Direction => Convert the material below into a JSON list of strings, one string per line, omitting blank lines. Include every line of the material.
##### Information given
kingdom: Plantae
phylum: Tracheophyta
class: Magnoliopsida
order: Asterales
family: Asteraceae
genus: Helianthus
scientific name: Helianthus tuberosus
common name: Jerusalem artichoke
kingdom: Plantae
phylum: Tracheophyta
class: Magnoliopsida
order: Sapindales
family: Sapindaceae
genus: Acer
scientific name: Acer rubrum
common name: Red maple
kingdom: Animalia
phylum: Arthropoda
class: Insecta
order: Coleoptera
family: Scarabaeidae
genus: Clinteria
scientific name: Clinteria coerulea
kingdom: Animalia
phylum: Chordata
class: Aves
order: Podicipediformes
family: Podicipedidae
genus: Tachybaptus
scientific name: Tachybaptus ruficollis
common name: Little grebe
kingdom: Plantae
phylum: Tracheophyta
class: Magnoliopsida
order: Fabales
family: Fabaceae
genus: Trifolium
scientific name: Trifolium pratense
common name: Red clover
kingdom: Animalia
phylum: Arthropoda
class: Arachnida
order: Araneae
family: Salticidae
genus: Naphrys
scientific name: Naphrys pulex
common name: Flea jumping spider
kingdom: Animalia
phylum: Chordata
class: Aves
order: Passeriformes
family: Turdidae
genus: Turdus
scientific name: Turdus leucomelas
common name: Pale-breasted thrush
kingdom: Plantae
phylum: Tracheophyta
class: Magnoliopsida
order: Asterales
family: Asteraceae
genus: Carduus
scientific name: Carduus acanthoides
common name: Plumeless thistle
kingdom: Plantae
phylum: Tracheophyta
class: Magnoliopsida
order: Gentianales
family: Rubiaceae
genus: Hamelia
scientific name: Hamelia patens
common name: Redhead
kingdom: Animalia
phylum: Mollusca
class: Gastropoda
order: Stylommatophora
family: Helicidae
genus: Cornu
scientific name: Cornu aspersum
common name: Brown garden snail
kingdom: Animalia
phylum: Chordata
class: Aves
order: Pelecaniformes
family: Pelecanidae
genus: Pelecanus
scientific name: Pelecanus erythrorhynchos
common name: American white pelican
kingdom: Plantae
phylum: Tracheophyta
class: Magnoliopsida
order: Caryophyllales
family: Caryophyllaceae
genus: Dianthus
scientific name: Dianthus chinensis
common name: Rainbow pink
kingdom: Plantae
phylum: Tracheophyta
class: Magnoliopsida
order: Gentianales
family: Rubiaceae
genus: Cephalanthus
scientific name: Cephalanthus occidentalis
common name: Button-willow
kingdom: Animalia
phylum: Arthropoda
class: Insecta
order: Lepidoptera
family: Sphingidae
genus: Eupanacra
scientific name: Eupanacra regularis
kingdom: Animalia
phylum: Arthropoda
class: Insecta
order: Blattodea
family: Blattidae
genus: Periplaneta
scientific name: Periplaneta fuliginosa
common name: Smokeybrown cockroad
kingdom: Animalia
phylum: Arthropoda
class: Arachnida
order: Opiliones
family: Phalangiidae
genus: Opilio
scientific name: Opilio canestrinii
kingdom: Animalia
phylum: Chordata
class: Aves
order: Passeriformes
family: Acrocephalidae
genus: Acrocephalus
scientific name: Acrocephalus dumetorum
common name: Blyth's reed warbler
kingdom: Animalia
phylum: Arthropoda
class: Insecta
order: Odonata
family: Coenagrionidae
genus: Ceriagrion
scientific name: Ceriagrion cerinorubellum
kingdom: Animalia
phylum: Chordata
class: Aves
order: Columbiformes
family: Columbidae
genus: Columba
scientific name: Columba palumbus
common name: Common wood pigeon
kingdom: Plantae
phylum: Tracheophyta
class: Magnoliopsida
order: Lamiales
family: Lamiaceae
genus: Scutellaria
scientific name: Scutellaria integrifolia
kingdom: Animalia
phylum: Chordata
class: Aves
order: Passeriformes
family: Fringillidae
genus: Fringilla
##########
Answer to the exercise =>
[
  "kingdom: Plantae",
  "phylum: Tracheophyta",
  "class: Magnoliopsida",
  "order: Asterales",
  "family: Asteraceae",
  "genus: Helianthus",
  "scientific name: Helianthus tuberosus",
  "common name: Jerusalem artichoke",
  "kingdom: Plantae",
  "phylum: Tracheophyta",
  "class: Magnoliopsida",
  "order: Sapindales",
  "family: Sapindaceae",
  "genus: Acer",
  "scientific name: Acer rubrum",
  "common name: Red maple",
  "kingdom: Animalia",
  "phylum: Arthropoda",
  "class: Insecta",
  "order: Coleoptera",
  "family: Scarabaeidae",
  "genus: Clinteria",
  "scientific name: Clinteria coerulea",
  "kingdom: Animalia",
  "phylum: Chordata",
  "class: Aves",
  "order: Podicipediformes",
  "family: Podicipedidae",
  "genus: Tachybaptus",
  "scientific name: Tachybaptus ruficollis",
  "common name: Little grebe",
  "kingdom: Plantae",
  "phylum: Tracheophyta",
  "class: Magnoliopsida",
  "order: Fabales",
  "family: Fabaceae",
  "genus: Trifolium",
  "scientific name: Trifolium pratense",
  "common name: Red clover",
  "kingdom: Animalia",
  "phylum: Arthropoda",
  "class: Arachnida",
  "order: Araneae",
  "family: Salticidae",
  "genus: Naphrys",
  "scientific name: Naphrys pulex",
  "common name: Flea jumping spider",
  "kingdom: Animalia",
  "phylum: Chordata",
  "class: Aves",
  "order: Passeriformes",
  "family: Turdidae",
  "genus: Turdus",
  "scientific name: Turdus leucomelas",
  "common name: Pale-breasted thrush",
  "kingdom: Plantae",
  "phylum: Tracheophyta",
  "class: Magnoliopsida",
  "order: Asterales",
  "family: Asteraceae",
  "genus: Carduus",
  "scientific name: Carduus acanthoides",
  "common name: Plumeless thistle",
  "kingdom: Plantae",
  "phylum: Tracheophyta",
  "class: Magnoliopsida",
  "order: Gentianales",
  "family: Rubiaceae",
  "genus: Hamelia",
  "scientific name: Hamelia patens",
  "common name: Redhead",
  "kingdom: Animalia",
  "phylum: Mollusca",
  "class: Gastropoda",
  "order: Stylommatophora",
  "family: Helicidae",
  "genus: Cornu",
  "scientific name: Cornu aspersum",
  "common name: Brown garden snail",
  "kingdom: Animalia",
  "phylum: Chordata",
  "class: Aves",
  "order: Pelecaniformes",
  "family: Pelecanidae",
  "genus: Pelecanus",
  "scientific name: Pelecanus erythrorhynchos",
  "common name: American white pelican",
  "kingdom: Plantae",
  "phylum: Tracheophyta",
  "class: Magnoliopsida",
  "order: Caryophyllales",
  "family: Caryophyllaceae",
  "genus: Dianthus",
  "scientific name: Dianthus chinensis",
  "common name: Rainbow pink",
  "kingdom: Plantae",
  "phylum: Tracheophyta",
  "class: Magnoliopsida",
  "order: Gentianales",
  "family: Rubiaceae",
  "genus: Cephalanthus",
  "scientific name: Cephalanthus occidentalis",
  "common name: Button-willow",
  "kingdom: Animalia",
  "phylum: Arthropoda",
  "class: Insecta",
  "order: Lepidoptera",
  "family: Sphingidae",
  "genus: Eupanacra",
  "scientific name: Eupanacra regularis",
  "kingdom: Animalia",
  "phylum: Arthropoda",
  "class: Insecta",
  "order: Blattodea",
  "family: Blattidae",
  "genus: Periplaneta",
  "scientific name: Periplaneta fuliginosa",
  "common name: Smokeybrown cockroad",
  "kingdom: Animalia",
  "phylum: Arthropoda",
  "class: Arachnida",
  "order: Opiliones",
  "family: Phalangiidae",
  "genus: Opilio",
  "scientific name: Opilio canestrinii",
  "kingdom: Animalia",
  "phylum: Chordata",
  "class: Aves",
  "order: Passeriformes",
  "family: Acrocephalidae",
  "genus: Acrocephalus",
  "scientific name: Acrocephalus dumetorum",
  "common name: Blyth's reed warbler",
  "kingdom: Animalia",
  "phylum: Arthropoda",
  "class: Insecta",
  "order: Odonata",
  "family: Coenagrionidae",
  "genus: Ceriagrion",
  "scientific name: Ceriagrion cerinorubellum",
  "kingdom: Animalia",
  "phylum: Chordata",
  "class: Aves",
  "order: Columbiformes",
  "family: Columbidae",
  "genus: Columba",
  "scientific name: Columba palumbus",
  "common name: Common wood pigeon",
  "kingdom: Plantae",
  "phylum: Tracheophyta",
  "class: Magnoliopsida",
  "order: Lamiales",
  "family: Lamiaceae",
  "genus: Scutellaria",
  "scientific name: Scutellaria integrifolia",
  "kingdom: Animalia",
  "phylum: Chordata",
  "class: Aves",
  "order: Passeriformes",
  "family: Fringillidae",
  "genus: Fringilla"
]